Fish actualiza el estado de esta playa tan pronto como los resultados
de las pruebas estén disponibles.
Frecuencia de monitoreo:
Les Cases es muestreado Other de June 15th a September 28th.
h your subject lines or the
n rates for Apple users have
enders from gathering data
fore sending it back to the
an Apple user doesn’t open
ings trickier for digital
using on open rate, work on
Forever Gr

_ _ _

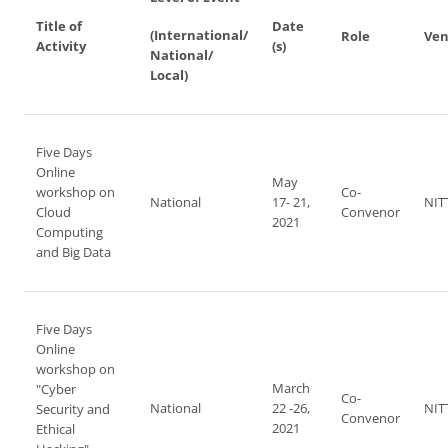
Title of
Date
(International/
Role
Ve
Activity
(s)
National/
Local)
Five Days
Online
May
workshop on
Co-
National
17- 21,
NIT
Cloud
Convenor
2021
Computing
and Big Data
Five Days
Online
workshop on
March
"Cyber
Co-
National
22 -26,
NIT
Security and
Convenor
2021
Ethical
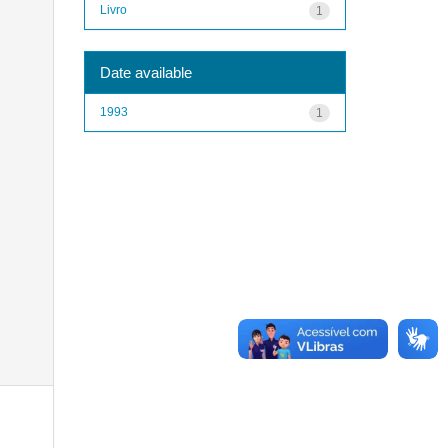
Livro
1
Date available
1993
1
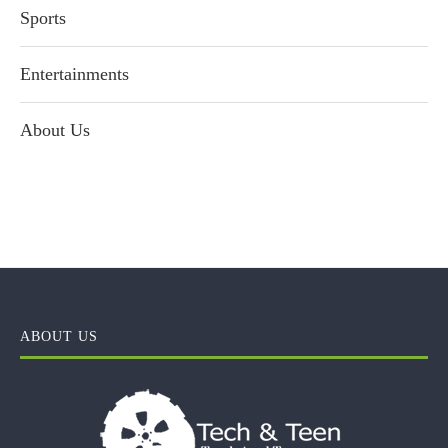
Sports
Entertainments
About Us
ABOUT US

_ _ _

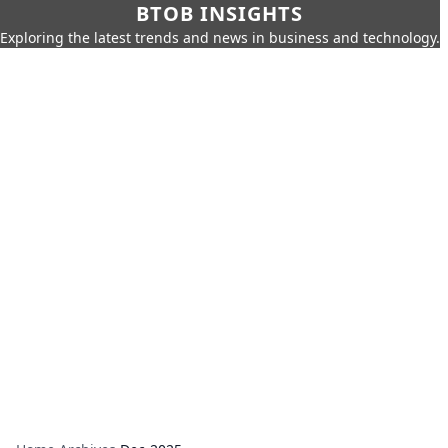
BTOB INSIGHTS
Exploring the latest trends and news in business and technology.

_ _ _

Work instruction
Of all the entries above, output exactly the lines between the one holding "Fish actualiza el" and the one holding "fore sending it back to the", inclusive.

Task solution
Fish actualiza el estado de esta playa tan pronto como los resultados
de las pruebas estén disponibles.
Frecuencia de monitoreo:
Les Cases es muestreado Other de June 15th a September 28th.
h your subject lines or the
n rates for Apple users have
enders from gathering data
fore sending it back to the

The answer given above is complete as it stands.